* [Task brief] Give back a single figure: the number of lines in the entries below that contain "SQUARE".

* [Input for this task]
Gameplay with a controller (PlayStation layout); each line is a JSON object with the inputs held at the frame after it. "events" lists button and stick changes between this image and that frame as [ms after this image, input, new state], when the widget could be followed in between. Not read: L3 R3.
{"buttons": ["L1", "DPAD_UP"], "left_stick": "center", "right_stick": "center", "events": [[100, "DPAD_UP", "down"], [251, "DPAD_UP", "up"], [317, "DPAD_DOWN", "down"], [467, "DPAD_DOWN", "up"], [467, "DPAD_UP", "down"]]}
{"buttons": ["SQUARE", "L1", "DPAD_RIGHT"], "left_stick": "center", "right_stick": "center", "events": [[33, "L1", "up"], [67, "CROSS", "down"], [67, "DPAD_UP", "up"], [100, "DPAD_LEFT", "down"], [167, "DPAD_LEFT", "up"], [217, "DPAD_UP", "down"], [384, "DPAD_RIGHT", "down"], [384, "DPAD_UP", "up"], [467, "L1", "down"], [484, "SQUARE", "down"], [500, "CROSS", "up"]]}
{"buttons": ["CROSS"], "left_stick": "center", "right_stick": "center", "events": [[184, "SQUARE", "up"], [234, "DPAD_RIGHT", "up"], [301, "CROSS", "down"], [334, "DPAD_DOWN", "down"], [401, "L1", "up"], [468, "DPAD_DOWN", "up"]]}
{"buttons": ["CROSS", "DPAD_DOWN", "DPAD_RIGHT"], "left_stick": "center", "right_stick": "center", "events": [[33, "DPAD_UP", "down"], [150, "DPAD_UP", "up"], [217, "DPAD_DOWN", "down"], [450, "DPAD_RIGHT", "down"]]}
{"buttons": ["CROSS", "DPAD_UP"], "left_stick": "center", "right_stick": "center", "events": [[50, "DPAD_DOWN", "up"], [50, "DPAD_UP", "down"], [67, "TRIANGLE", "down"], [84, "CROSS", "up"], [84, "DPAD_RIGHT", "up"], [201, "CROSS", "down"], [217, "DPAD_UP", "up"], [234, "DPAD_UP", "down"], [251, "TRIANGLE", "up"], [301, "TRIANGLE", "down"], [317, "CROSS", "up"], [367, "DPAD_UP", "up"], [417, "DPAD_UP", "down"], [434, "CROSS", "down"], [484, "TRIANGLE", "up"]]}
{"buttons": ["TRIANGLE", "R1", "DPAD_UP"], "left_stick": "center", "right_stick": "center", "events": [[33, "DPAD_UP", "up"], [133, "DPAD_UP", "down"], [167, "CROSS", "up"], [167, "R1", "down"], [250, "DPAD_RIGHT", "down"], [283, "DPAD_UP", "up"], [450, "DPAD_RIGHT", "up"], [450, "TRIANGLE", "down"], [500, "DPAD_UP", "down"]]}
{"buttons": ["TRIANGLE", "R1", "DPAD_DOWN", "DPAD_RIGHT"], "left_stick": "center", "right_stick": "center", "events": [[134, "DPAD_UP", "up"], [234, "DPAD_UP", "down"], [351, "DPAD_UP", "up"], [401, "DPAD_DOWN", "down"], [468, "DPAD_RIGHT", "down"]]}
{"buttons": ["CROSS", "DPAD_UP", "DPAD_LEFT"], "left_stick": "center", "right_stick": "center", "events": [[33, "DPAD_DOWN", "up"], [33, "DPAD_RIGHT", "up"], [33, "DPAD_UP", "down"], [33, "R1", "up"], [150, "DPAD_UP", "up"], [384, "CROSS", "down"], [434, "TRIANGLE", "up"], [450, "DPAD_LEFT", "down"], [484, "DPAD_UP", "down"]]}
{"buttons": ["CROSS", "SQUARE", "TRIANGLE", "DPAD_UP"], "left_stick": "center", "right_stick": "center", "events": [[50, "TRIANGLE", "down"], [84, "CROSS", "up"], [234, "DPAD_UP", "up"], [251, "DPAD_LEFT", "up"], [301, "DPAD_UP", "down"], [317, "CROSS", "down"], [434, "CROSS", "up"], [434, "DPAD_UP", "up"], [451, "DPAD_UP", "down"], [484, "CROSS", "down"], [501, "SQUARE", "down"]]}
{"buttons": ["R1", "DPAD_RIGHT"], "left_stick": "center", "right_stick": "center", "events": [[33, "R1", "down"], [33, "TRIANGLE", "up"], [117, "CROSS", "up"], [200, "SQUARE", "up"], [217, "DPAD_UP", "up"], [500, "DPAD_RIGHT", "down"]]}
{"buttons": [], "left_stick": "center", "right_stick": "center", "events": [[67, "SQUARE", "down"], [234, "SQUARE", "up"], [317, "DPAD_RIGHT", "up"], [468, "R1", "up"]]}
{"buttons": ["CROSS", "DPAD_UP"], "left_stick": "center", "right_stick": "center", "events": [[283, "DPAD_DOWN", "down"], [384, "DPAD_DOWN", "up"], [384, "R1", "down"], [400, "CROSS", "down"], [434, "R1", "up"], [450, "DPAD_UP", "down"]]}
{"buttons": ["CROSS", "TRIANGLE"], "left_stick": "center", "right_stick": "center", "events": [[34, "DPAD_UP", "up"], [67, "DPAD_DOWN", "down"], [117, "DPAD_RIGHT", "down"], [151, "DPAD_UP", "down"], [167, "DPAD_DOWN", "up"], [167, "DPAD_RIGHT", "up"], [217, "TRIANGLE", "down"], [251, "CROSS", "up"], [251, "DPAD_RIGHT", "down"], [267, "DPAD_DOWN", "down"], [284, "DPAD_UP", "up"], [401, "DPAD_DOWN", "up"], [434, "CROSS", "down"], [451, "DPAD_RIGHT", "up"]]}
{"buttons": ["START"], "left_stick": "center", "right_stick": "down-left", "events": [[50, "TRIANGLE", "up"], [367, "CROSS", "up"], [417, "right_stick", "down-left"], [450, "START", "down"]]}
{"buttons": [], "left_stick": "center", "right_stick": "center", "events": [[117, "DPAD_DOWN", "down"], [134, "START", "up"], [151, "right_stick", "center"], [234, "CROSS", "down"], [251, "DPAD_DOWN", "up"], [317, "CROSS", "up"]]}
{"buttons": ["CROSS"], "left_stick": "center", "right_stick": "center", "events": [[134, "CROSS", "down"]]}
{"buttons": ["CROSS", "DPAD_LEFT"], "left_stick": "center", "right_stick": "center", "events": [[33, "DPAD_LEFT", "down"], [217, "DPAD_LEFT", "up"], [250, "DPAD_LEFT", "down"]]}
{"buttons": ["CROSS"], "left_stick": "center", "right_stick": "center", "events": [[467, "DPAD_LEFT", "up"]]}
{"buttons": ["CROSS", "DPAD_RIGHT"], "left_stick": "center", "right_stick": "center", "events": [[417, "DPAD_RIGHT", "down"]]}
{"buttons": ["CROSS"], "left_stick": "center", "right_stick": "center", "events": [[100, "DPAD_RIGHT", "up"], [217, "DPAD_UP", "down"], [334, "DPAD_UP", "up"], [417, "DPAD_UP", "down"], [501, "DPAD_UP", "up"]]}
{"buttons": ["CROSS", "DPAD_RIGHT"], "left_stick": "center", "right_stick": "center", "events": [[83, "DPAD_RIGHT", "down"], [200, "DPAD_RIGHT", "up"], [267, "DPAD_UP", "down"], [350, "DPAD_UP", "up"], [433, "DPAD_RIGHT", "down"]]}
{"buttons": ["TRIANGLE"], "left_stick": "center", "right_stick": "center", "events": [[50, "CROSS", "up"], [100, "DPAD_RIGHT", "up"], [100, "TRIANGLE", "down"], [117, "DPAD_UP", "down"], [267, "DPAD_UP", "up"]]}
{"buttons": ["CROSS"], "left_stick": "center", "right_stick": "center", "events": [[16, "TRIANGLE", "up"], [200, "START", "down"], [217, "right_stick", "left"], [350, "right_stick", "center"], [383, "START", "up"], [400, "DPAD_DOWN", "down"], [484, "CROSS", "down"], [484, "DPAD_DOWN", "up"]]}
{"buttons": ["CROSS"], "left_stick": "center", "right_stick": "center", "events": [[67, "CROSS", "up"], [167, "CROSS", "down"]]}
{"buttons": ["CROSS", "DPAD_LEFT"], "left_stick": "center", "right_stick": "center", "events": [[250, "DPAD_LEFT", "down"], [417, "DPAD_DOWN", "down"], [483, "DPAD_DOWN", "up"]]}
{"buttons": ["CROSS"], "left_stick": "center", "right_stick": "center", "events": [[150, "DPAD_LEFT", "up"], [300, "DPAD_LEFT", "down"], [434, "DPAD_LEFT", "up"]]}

* [Result of this task] 5